Carrie Coon gif The Leftovers Season 3

“Don’t Be Ridiculous”

The Story: After a taxing business trip, Nora (Carrie Coon) stops by Erika’s (Regina King) house and breaks down while explaining why she got a mysterious new tattoo of the Wu-Tang Clan symbol — and why she broke her arm because of it.

Why It Works: The short answer is “Carrie Coon.” For the long answer, we go to the master of long answers, Mr. Lindelof.

“When you have actors on the level that we do, the telling of the story becomes more compelling in many ways than just showing it,” Lindelof said. “We write these episodes highly collaboratively. Before the writers go off to write their drafts, we are in a room surrounded by white boards and […] you just build it in the room. You understand that in the editing room, you’re going to lose a chunk that felt essential on the page, but the performance now elevates the writing to the point that we don’t need [it].”

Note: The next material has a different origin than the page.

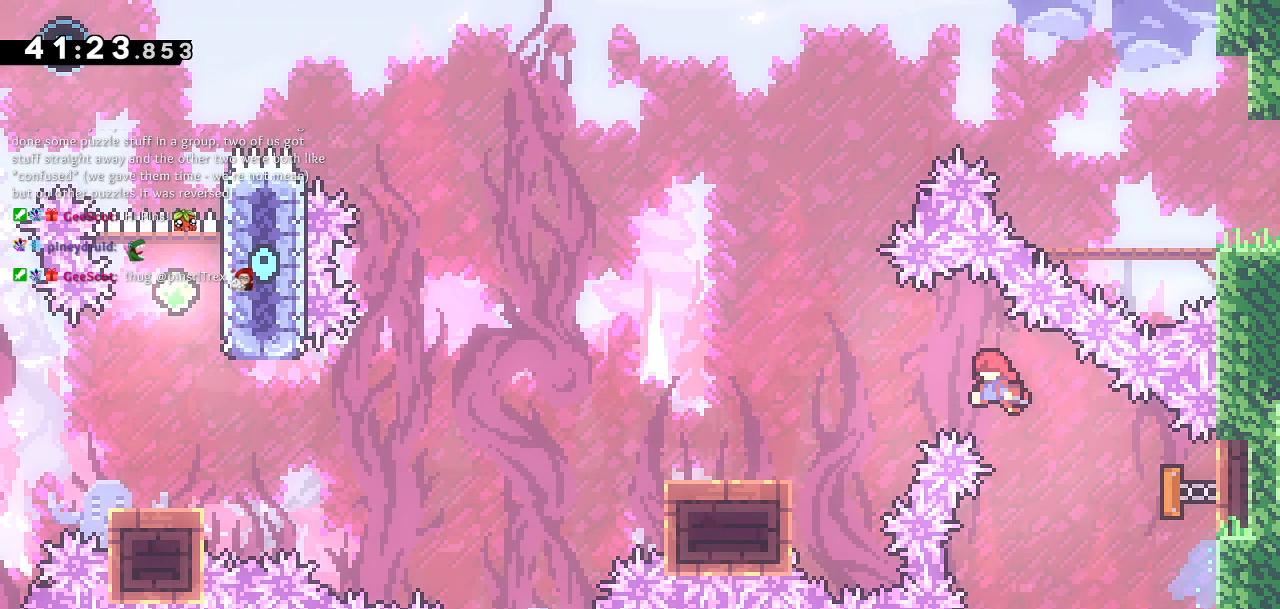
{"buttons": ["CROSS", "DPAD_DOWN", "DPAD_LEFT"], "left_stick": "center", "right_stick": "center", "events": [[283, "SQUARE", "down"], [383, "SQUARE", "up"], [450, "CROSS", "down"]]}
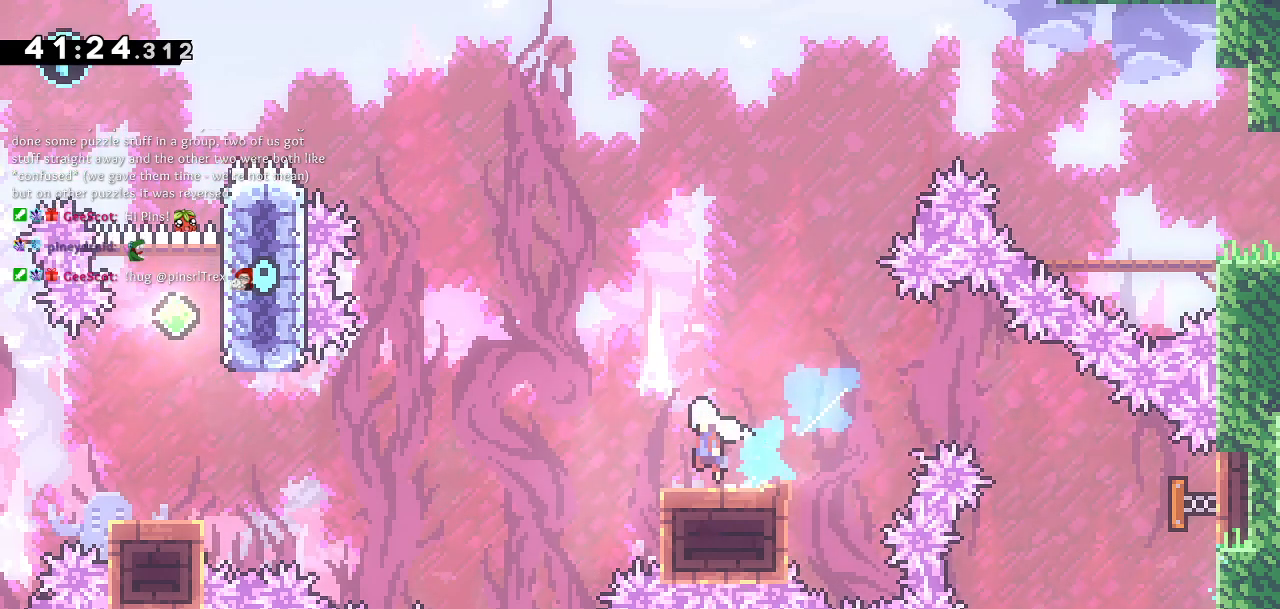
{"buttons": ["SQUARE", "DPAD_UP"], "left_stick": "center", "right_stick": "center", "events": [[350, "DPAD_DOWN", "up"], [383, "DPAD_UP", "down"], [400, "CROSS", "up"], [400, "DPAD_LEFT", "up"], [483, "SQUARE", "down"]]}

From directing standpoint, Mimi Leder knows just how to balance the emotion of a scene like this.

“If the actors became too emotional, it would almost take you out of it a little bit,” executive producer Mimi Leder said. “So bringing an actor in and sitting on the emotion is often much more fulfilling than letting it all out.”

When asked about the scene, Coon provided a three-step process to reaching that tricky middle-ground.

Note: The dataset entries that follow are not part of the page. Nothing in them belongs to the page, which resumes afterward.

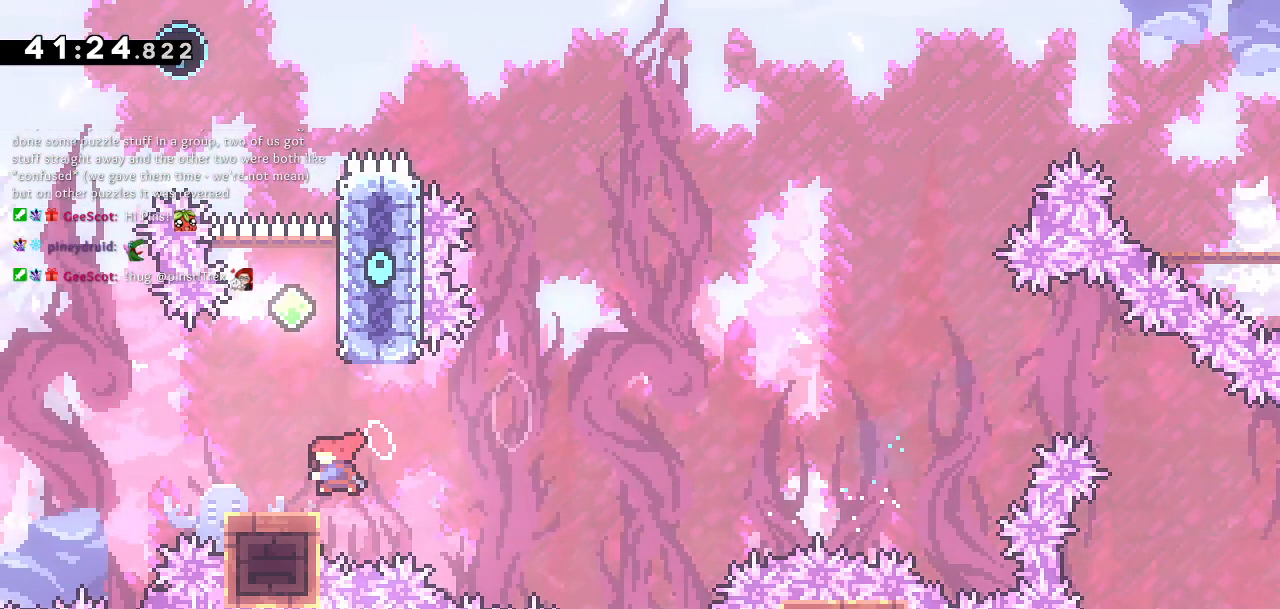
{"buttons": ["CROSS", "DPAD_UP", "DPAD_LEFT"], "left_stick": "center", "right_stick": "center"}
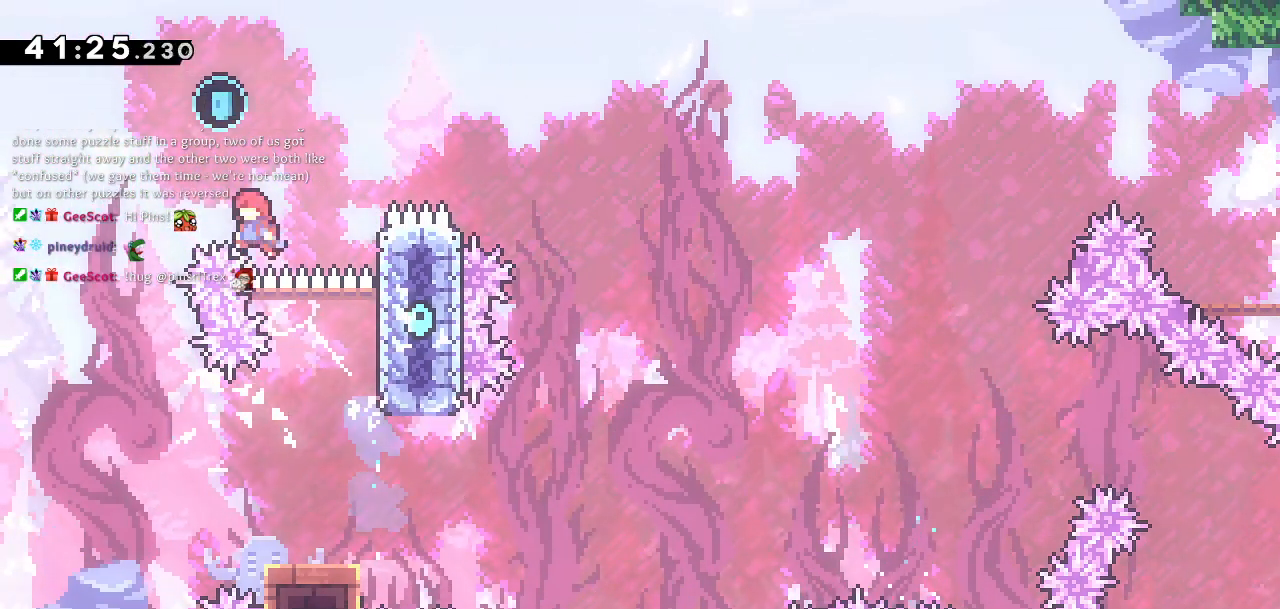
{"buttons": ["DPAD_LEFT"], "left_stick": "center", "right_stick": "center", "events": [[83, "DPAD_LEFT", "up"], [117, "CROSS", "up"], [183, "SQUARE", "down"], [367, "DPAD_UP", "up"], [400, "SQUARE", "up"], [500, "DPAD_LEFT", "down"]]}
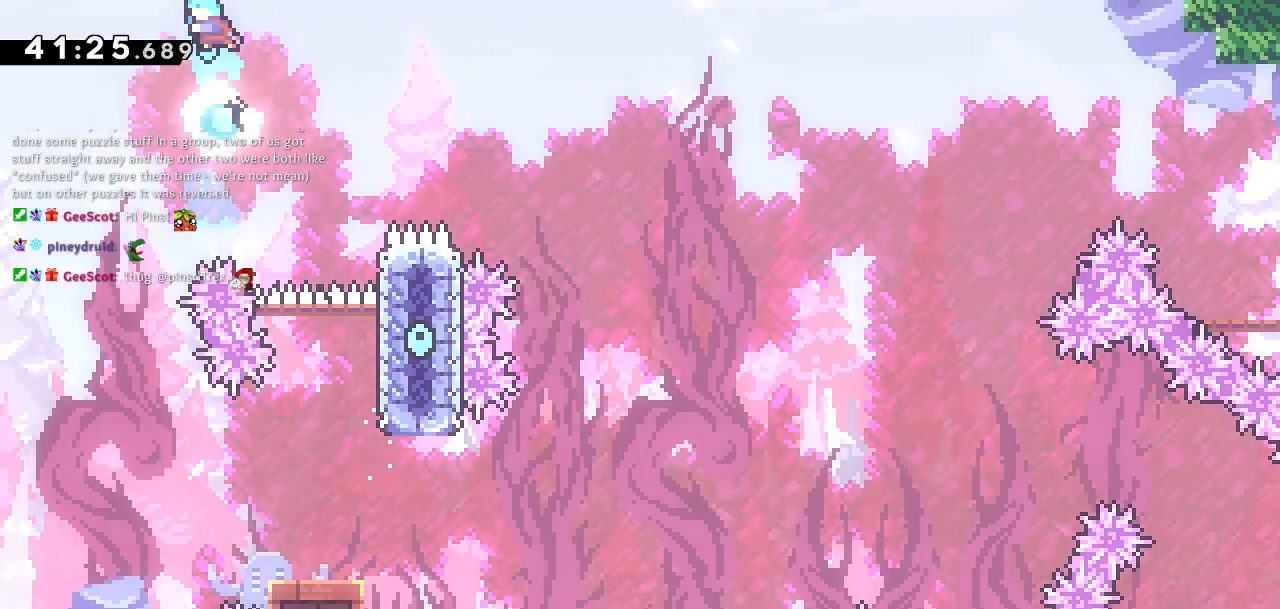
{"buttons": [], "left_stick": "center", "right_stick": "center", "events": [[200, "DPAD_LEFT", "up"]]}
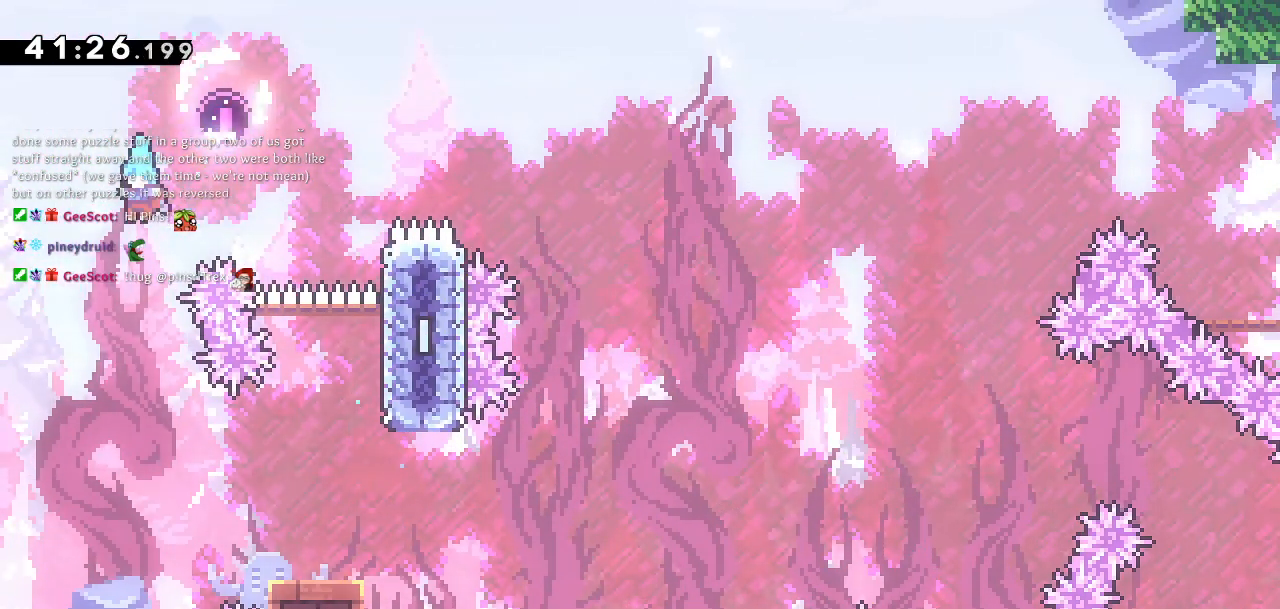
{"buttons": ["DPAD_RIGHT"], "left_stick": "center", "right_stick": "center", "events": [[83, "DPAD_RIGHT", "down"]]}
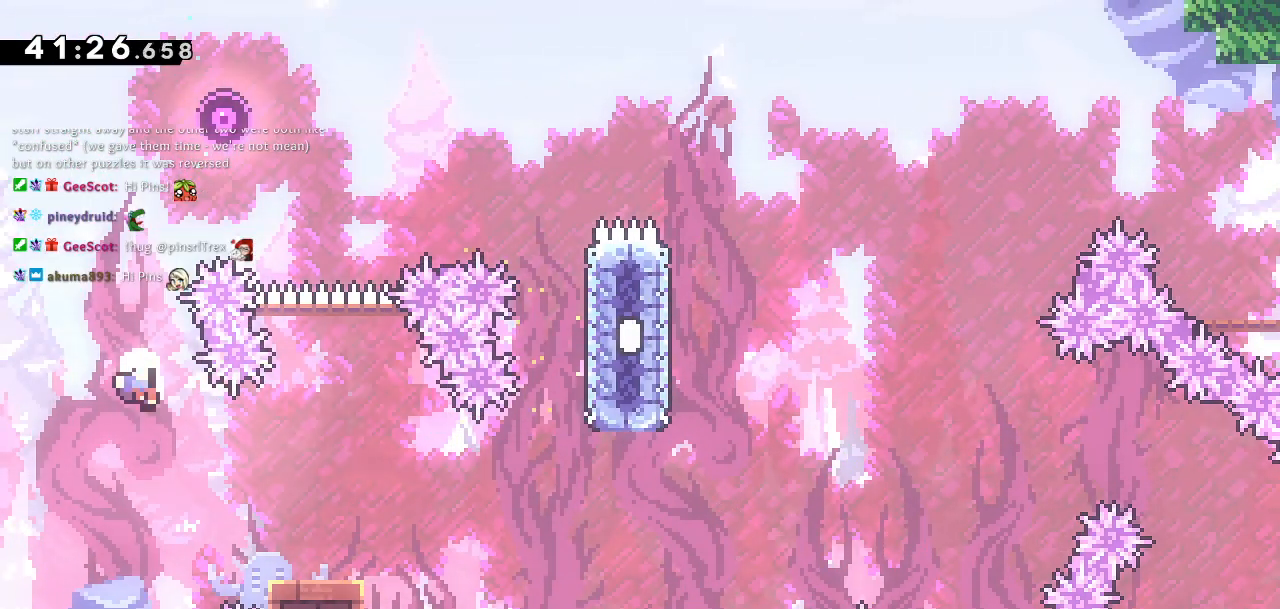
{"buttons": [], "left_stick": "center", "right_stick": "center", "events": [[67, "DPAD_RIGHT", "up"]]}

“First, you have to be very solidly off-book,” Coon said. “You have to be as memorized as you can be so you’re not thinking about the lines. The second thing is that you have an actor like Regina King across from you, who you know is going to be present and listening. Speaking into listening is so much easier. The third thing, I guess, is breathing. You just have to stay present to what’s right in front of you.”

“With those three things, you can relax into your body and then let your imagination do the work for you — I guess,” Coon said, with a laugh. “The process is mysterious.”

Less mysterious is the motivation behind the story.

“People are telling stories for a reason,” Perrotta said. “There are dramatic stakes within the storytelling. For Nora, we’ve been watching her under huge pressure, and that’s the moment when she breaks — telling that story to Erika. So, in that sense, the stories are anti-dramatic in the sense that we’re not showing, we’re telling, but they’re in contexts that are dramatic.”

The Leftovers Season 3 Episode 3 Lindsay Duncan

“Crazy Whitefella Thinking”

The Story: Kevin Garvey Senior (Scott Glenn) wakes up to meet Grace (Lindsay Duncan), a grieving mother who thought she lost her family during the Sudden Departure, but later found her children’s bodies in the Outback. Years later, she discovered Senior, near death, resting on their grave and clutching a piece of paper that tells of a police chief named Kevin who could communicate with the dead. So, obviously, she killed a local officer named Kevin thinking he could help her talk to her children, soon realized her mistake, and she’s now ready to turn herself in — until Senior stops her.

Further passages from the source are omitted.